[TASK TO COMPLETE] Line by line, count where the string "ticaretin" appears in the listing, then give the number of such lines alone.

#### DATASET CONTENT ####

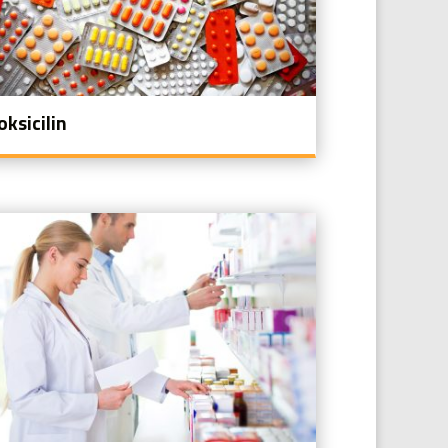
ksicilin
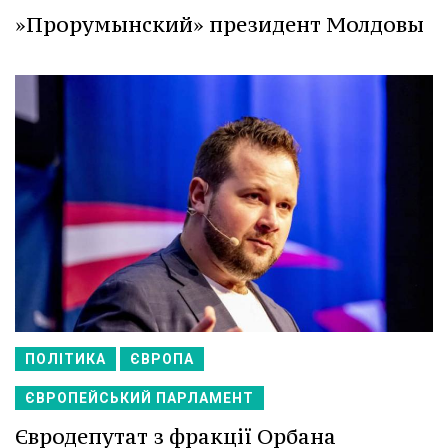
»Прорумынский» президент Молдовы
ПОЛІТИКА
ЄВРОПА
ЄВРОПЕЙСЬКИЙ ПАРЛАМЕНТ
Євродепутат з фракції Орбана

####
#### DATASET CONTENT ####

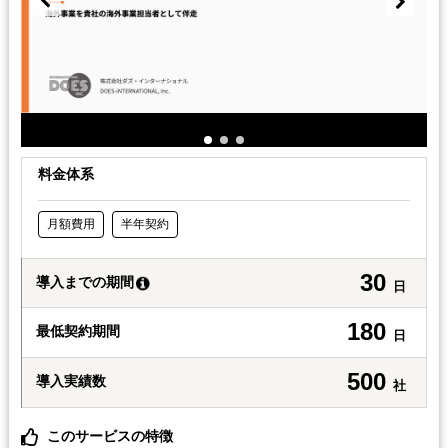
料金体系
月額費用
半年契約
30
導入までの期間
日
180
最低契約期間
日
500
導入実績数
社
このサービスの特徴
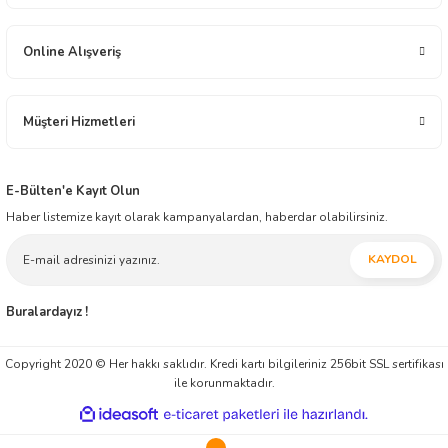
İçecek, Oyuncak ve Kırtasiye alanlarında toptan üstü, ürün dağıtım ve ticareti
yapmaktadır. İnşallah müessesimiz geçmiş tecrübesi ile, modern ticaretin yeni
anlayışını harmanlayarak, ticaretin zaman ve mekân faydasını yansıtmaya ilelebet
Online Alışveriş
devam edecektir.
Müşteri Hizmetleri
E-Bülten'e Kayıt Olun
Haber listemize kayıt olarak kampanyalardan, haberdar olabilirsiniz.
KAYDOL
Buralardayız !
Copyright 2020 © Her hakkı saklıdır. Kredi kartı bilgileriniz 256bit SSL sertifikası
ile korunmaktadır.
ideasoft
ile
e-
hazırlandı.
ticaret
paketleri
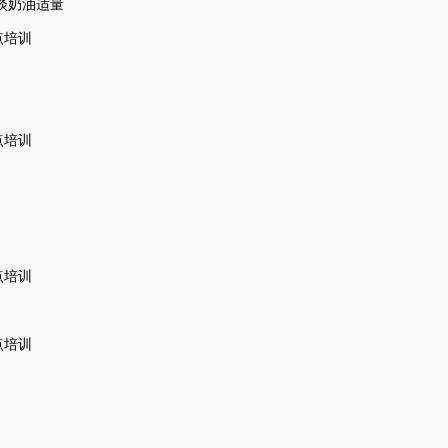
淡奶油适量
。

####

[RESPONSE AREA] 2